Bernoulli randomized experiments: split units independently.
Completely randomized experiments: split within each arm to preserve treatment group sizes.
Stratified randomized experiments: split within strata or by strata groups.

These procedures restore unbiasedness of estimator plug-in corrections, yielding unbiased covariate-adjusted ATE estimators even in finite samples, regardless of the accuracy of machine-learning predictions. Valid confidence intervals are constructed using design-based variance estimators, and the method accommodates arbitrary regression learners with only mild stability requirements (Lu et al., 21 Aug 2025).

5. Multi-Way and Three-Way Cross-Fitting Strategies

While classical two-way (or K-fold) cross-fitting suffices for standard bias reduction, further splitting is sometimes used to disentangle dependencies among multiple nuisance estimators, accelerating remainder decay and enhancing finite-sample performance.

Three-way cross-fitting partitions the data into three equal parts; each is used exclusively for a single stage (e.g., one for estimating the propensity, one for the outcome regression, and one for final pseudo-outcome regression). Bias terms associated with dependence among nuisance estimators are thereby reduced from $O(k_n/n)$ to $O(k_n^{1/2-s/r}/\sqrt{n})$ or better under smoothness conditions (Fisher et al., 2023).
In plug-in estimation of general linear functionals, double cross-fitting ensures that remainder rates match the best known minimax-optimal rates in high-dimensional estimation (Newey et al., 2018).

However, increasing the number of splits reduces the data available in each partition for model fitting, potentially compromising nuisance estimation accuracy.

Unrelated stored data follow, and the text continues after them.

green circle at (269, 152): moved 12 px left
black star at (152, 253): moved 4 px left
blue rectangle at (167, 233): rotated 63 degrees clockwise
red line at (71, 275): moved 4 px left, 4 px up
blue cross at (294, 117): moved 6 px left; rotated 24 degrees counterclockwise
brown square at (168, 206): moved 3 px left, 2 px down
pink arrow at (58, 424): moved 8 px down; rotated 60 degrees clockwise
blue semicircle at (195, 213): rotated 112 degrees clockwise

In practice, one rotates splits and averages over multiple random partitions to mitigate efficiency loss (Fisher et al., 2023, Jacob, 2020).

6. Applications and Scope

Cross-fitting is used widely for:

Doubly robust estimation of average and heterogeneous treatment effects with flexible (non-Donsker) machine learners (Zeng, 2022, Jacob, 2020).
Covariate adjustment in randomized controlled trials, meta-learners (DR, R, T, X-learners), and distributional functionals under missing data.
Changepoint detection, wherein cross-fitting replaces in-sample loss minimization to counteract overfitting bias and guarantees recovery of changepoints with high probability, even under highly adaptive ML estimators and automated hyperparameter tuning (Qian et al., 2024).

In all these domains, cross-fitting enables aggressive use of black-box predictive models while preserving rigorous inferential validity, provided rate conditions and design-consistency properties are verified in context.

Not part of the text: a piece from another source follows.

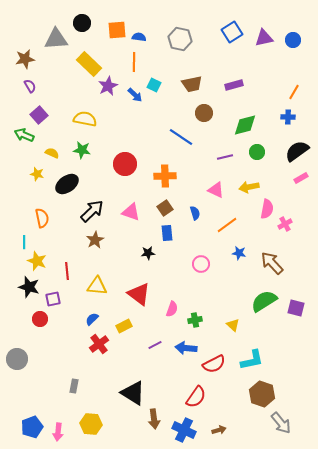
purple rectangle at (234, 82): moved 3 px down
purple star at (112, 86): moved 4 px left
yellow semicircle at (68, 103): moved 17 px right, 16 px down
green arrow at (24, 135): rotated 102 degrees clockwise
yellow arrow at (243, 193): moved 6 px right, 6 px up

7. Limitations and Alternatives

Despite its foundational role, cross-fitting can present computational burdens in complex models, especially in clustered data settings, where re-fitting nuisances on multiple splits significantly increases required resources. In high-dimensional dependence regimes (multiway clustering, separately exchangeable arrays), recent advances prove that Neyman-orthogonal moment conditions and empirical-process localization arguments can eliminate the need for cross-fitting entirely, without loss of asymptotic linearity or validity of standard error estimators (Chen et al., 11 Feb 2026). In such cases, full-sample estimation of nuisance parameters is provably justified, regaining efficiency and computational practicality.

Practical limitations include:

Need for sufficiently large data within each fold to fit stable nuisance estimators.
Correct design-based splitting mechanisms for conditional cross-fitting in complex experimental designs.
Trade-off between split count (K) and variance in final estimators; typical values are $K=2$ –$5$.
Absence of off-the-shelf cross-fitting folding mechanisms for certain adaptive or rerandomized designs (Lu et al., 21 Aug 2025).

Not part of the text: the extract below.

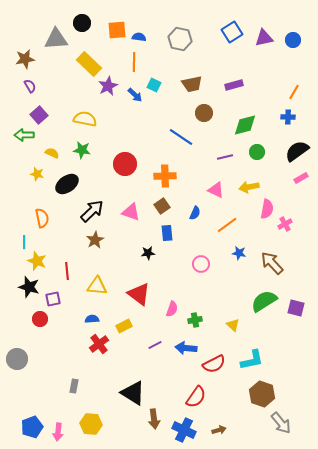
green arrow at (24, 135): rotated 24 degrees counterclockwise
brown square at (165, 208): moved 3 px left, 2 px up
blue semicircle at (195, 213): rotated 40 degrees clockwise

In summary, cross-fitting represents a central tool in the modern theory and practice of semiparametric estimation under flexible machine learning, with formal theoretical guarantees, broad applicability, and proven efficiency recovery in a range of complex data-generating scenarios (Zeng, 2022, Balkus et al., 15 Jan 2026, Newey et al., 2018, Lu et al., 21 Aug 2025, Jacob, 2020, Chen et al., 11 Feb 2026, Fisher et al., 2023, Qian et al., 2024).